# EXERCISE DETAILS
Reproduce only the lines from the one containing "The body of the bay" through the one containing "The black wooden fence is", switching "chest forward" to "torso forward" and leaving everything else unchanged.

# LISTED ENTRIES
--------------------------------

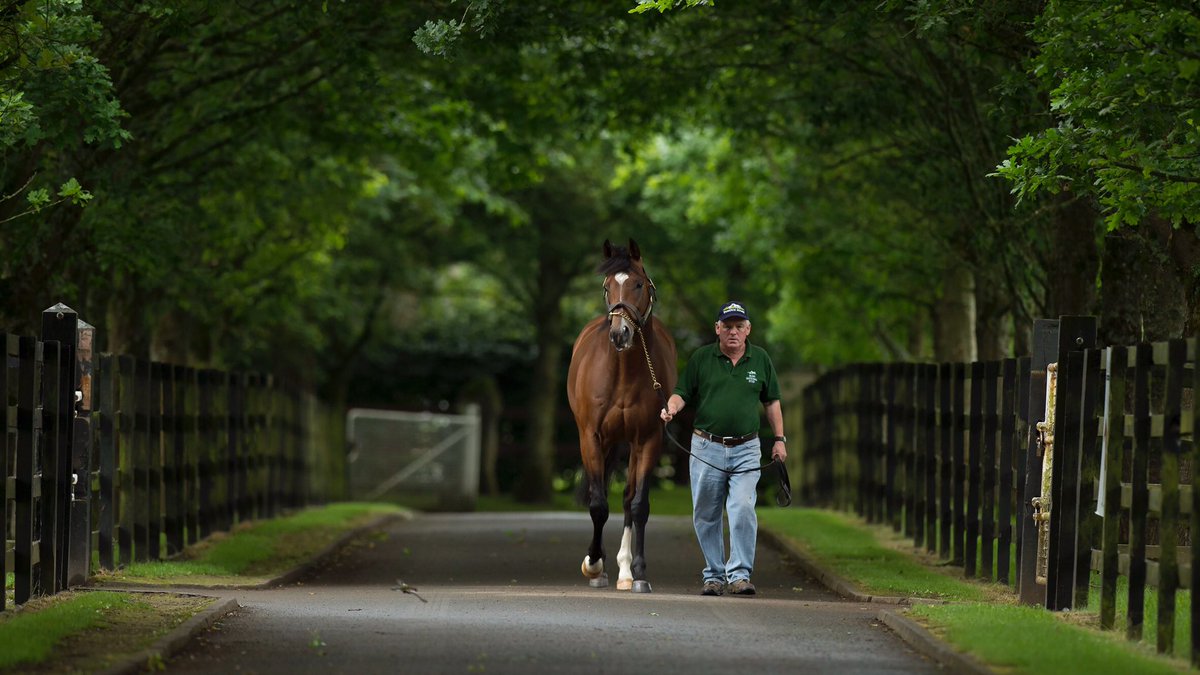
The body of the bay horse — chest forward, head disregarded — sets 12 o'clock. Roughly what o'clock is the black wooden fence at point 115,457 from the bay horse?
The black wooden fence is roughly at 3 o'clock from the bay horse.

--------------------------------

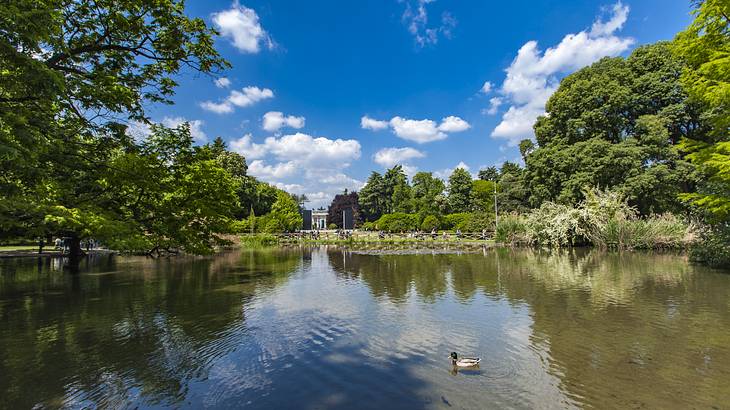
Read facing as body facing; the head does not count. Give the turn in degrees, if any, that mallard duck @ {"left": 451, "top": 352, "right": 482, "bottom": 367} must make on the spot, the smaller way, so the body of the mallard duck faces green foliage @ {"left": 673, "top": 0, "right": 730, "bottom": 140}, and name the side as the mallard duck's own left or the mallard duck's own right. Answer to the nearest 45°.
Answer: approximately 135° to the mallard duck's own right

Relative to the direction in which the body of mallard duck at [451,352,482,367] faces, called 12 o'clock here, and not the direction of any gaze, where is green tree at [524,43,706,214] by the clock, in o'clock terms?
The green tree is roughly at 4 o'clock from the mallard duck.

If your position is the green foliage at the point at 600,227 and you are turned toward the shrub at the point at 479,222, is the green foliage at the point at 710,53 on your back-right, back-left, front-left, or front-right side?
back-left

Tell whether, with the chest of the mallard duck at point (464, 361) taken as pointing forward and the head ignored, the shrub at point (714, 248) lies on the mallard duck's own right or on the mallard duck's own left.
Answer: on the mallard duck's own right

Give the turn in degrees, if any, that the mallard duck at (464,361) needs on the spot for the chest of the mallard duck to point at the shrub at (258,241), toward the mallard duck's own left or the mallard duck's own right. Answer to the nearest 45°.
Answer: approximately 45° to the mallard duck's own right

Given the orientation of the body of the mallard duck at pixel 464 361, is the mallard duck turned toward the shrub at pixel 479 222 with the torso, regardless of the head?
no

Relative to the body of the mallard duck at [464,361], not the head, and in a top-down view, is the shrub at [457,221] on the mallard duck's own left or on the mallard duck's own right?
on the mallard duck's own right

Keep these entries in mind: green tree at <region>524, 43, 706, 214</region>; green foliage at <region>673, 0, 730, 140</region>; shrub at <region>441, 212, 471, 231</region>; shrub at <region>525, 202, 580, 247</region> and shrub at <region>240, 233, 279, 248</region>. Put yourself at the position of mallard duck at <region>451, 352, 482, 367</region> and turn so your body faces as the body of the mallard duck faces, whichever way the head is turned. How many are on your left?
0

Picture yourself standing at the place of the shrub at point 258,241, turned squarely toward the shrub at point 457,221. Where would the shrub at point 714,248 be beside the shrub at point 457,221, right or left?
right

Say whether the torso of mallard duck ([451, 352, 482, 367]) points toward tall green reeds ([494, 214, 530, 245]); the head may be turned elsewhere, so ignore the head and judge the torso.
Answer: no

--------------------------------

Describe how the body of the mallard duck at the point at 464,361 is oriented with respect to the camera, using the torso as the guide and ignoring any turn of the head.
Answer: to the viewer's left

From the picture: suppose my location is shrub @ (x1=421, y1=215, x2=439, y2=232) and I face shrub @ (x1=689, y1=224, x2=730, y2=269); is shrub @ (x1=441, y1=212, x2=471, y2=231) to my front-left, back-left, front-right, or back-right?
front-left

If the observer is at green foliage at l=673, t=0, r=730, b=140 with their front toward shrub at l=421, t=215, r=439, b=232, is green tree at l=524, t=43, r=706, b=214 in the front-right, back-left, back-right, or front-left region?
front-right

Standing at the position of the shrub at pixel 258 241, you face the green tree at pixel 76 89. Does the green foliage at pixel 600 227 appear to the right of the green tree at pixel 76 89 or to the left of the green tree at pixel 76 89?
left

--------------------------------

# SOLUTION FOR THIS EXERCISE
The body of the bay horse — torso forward, head disregarded — sets 12 o'clock. Roughly what o'clock is the black wooden fence at point 115,457 from the bay horse?
The black wooden fence is roughly at 3 o'clock from the bay horse.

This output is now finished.